Updated March 21, 2000 10:32 a.m.
Former Kimeses servant surprised to learn missing millionaire's townhouse was "sold" to him  
   

NEW YORK (Court TV) — A homeless man was surprised to learn Monday that he was listed as the head of a Florida off-shore firm that an alleged mother-son grifter team set up in their plot to steal a missing millionaire widow's townhouse.

Robert McCarren was homeless and living in a Las Vegas shelter when Sante and Kenneth Kimes employed him as their servant in November 1996. Manhattan prosecutors called him to the stand Monday as they continued their attempts to prove that the Kimeses plotted to steal Irene Silverman's townhouse.

Sante and Kenneth Kimes are on trial for second-degree murder and kidnapping in Silverman's presumed 1998 death. Police have never found Silverman's body. The former ballerina has been missing since July 5, 1998. There was no sign of a struggle in Silverman's mansion and no evidence of Silverman's or the Kimeses' blood in the house. Prosecutors have speculated that the Kimeses smothered Silverman, stashed her body in a stolen Lincoln towncar and dumped her in an undisclosed location.

Prosecutors believe the Kimeses monitored Silverman's business transactions for months before Kenneth, using the name "Manny Guerrin", approached Silverman in June 1998 and began renting an apartment in her townhouse.

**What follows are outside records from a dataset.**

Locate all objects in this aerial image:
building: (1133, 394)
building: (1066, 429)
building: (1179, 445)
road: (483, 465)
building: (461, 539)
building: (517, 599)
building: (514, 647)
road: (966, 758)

McCarren was surprised when Assistant District Attorney Ann Donnelly told him that he was the managing director of the Atlantis Group Ltd., a firm prosecutors believe was a shell corporation set up by Sante Kimes. According to the prosecution, the Kimeses forged a deed that approved the transfer of Silverman's $10 million Manhattan townhouse to the Florida firm for $395,000. McCarren also did not know that his name was attached to three six-figure Well Fargo Bank accounts.

Under direct examination by prosecutors, McCarren claimed his wallet containing his Social Security card vanished while he was employed by the Kimeses. He told jurors the wallet disappeared one day while he was showering. McCarren also remembered seeing Sante Kimes rifling through his personal papers one time.

McCarren's papers were among the items found on the Kimeses when they were arrested in front of a New York Hilton on July 5, 1998 — the day of Silverman's disappearance. The Kimeses were arrested on a warrant from Utah, where they were accused of using a bad check for $14,900 to buy a Lincoln Town Car. Investigators also found Silverman's keys on Kenneth Kimes, cassettes of Mrs. Silverman's telephone conversations, apparently taken from wiretaps, the forged deed, loaded .9 mm and .22 caliber pistols, several wigs and masks, plastic handcuffs, $30,000 in cash, an empty stun gun box and a pink liquid substance similar to a known "date rape" drug.

In addition to murder and kidnapping, the Kimeses also face conspiracy, robbery and forgery charges. They have denied any involvement in Irene Silverman's disappearance and their lawyers say that prosecutors cannot even decisively prove that Silverman is dead.